I'm talking about a situation where you have narration, dialogue, thoughts, and e.g. a second character inside one character, like if the character was possessed by a demon that now and then spoke to the character inside his head. How would you format the demon's speech? Cursives? Cursives between quotation marks? CAPS (like Pratchett does with Death in Soul Music)? A separate paragraph in bold or a different font (like in Hopkinsons' 'The Salt Roads')? I've tried doing it like I do thoughts and like I do dialogue, but both are confusing because the first makes it look like the character's thoughts, the second like one of the two or several people partaking in the conversation said it outloud instead of the demon speaking inside one character's head. I haven't yet tried caps or separate paragraphs/bolded/different font because I'm worried it would be an MS formatting no-no that would have all agents, publishers, and fellow authors chasing me with torches and pitchforks.
You don't do it with formatting, you do it with the surrounding narrative context. The only difference is that with the character's own thoughts you don't enclose them in quote marks. An other entity's voice inside the head should be treated exactly like spoken dialogue. Writing is done with words and punctuation, not with fonts or graphics. And don't be distracted by fancy fontery used in published books - that's embellishment during typesetting, and has nothing to do with good writing.
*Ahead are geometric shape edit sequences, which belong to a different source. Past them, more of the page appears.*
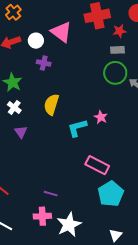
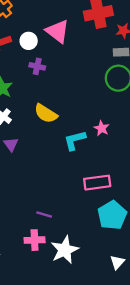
yellow semicircle: (51, 104) -> (46, 113), turned -75
pink rectangle: (97, 165) -> (97, 183), turned -35

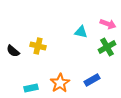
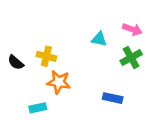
blue rectangle: (92, 80) -> (113, 98), turned 42
orange star: (60, 83) -> (59, 82), moved, turned -30

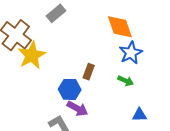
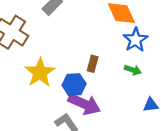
yellow star: (32, 55) -> (40, 73), moved
purple arrow: (77, 109) -> (84, 104), size x1.4

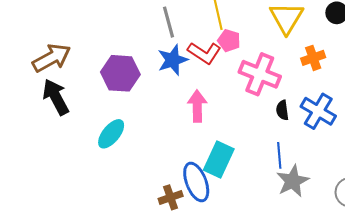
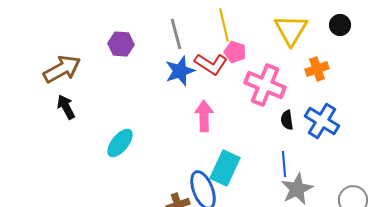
purple hexagon: (120, 73) -> (121, 44), moved, size x0.7
black arrow: (56, 97) -> (66, 107), size x0.7

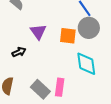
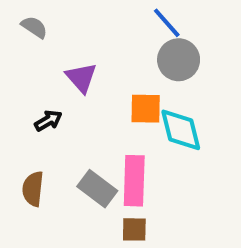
orange square: (68, 36) -> (146, 109), moved
pink rectangle: (60, 87) -> (134, 181), size x1.4

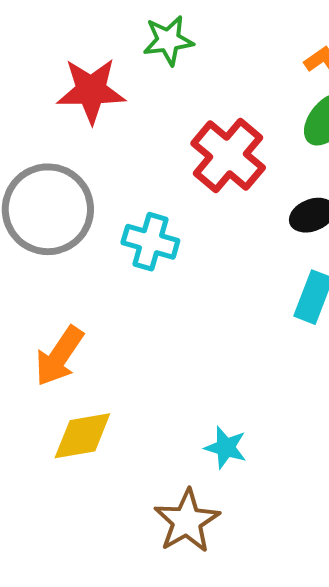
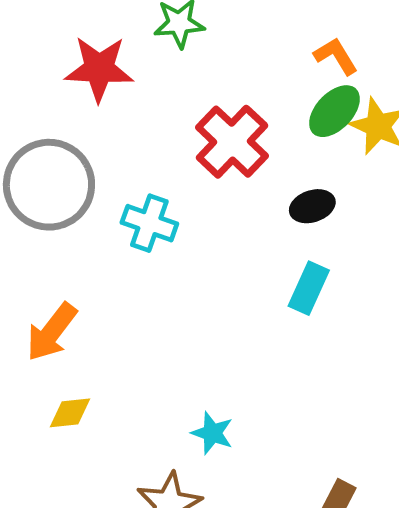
yellow diamond: (82, 436) -> (70, 413), size x0.7

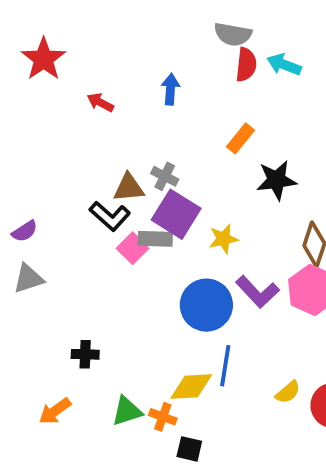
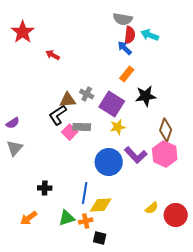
blue arrow: (170, 89) -> (125, 48), moved, turned -49
purple square: (176, 214) -> (112, 104), moved
black L-shape: (110, 216) -> (58, 115), turned 105
gray triangle: (28, 279) -> (15, 148), turned -30
blue line: (225, 366) -> (85, 193), moved
orange cross: (163, 417) -> (86, 221), turned -32

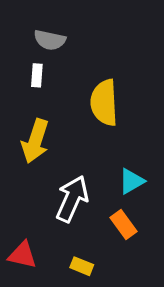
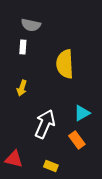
yellow arrow: (35, 141) -> (22, 88), size x0.6

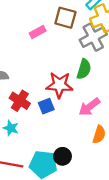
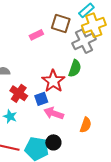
red star: (59, 85) -> (53, 81), turned 30
pink arrow: (89, 107) -> (54, 113), moved, turned 54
Sticking with the dialogue option, then. Just wasn't sure if there was a common consensus in the writing/publishing community regarding this (and, as you said, looking at published novels for guidance, especially from famous authors who can do whatever they want, is hit and miss). Thanks.
The demon in a person's head has to have a different voice from the person, there's no question about that. And I would want to use proper punctuation, it makes sense to me that the demon's thoughts would be in quotes while the individual's would not be. But you get into some tricky territory when the two internal beings are essentially one person with a psychosis rather than one possessed by an external being. I would think the careful use of tags is needed to make it clear where the thoughts are coming from. Since you've made it clear in the past what you mean by fancy fontery, let's just get it out there. I have no opinion one way or the other whether one would italicize both being's thoughts, or just the possessed character. Obviously the choice not to italicize either is always an option and perhaps a simpler one without doing a lot of research to find the more typical conventions. Style choices for internal dialogue are not about embellishment and not mutually exclusive to good writing. One can use less tags with italicized internal dialogue. It's simply a preference. So in the case of multiple character's thoughts inside one head, I would think tags would be more important and more practical. Internal dialogue italics would probably be confusing.
I was just reading a Josephine Tey novel (The Singing Sands) in which the main character was essentially debating with himself, and the debate was formatted exactly like a conversation between two separate characters. "You fool!" said that inner voice, as he was climbing into the London plane at Scoone. "Giving up even a day of your precious leave to hunt will-o'-the-wisps." "I'm not hunting any will-o'-the-wisps. I just want to know what happened to Bill Kenrick." And so on, for another page and a quarter, and again a couple more times in the book. It worked fine, and this character was perfectly sane and un-possessed--I knew that both sides of the conversation were the same person, but it wasn't a problem.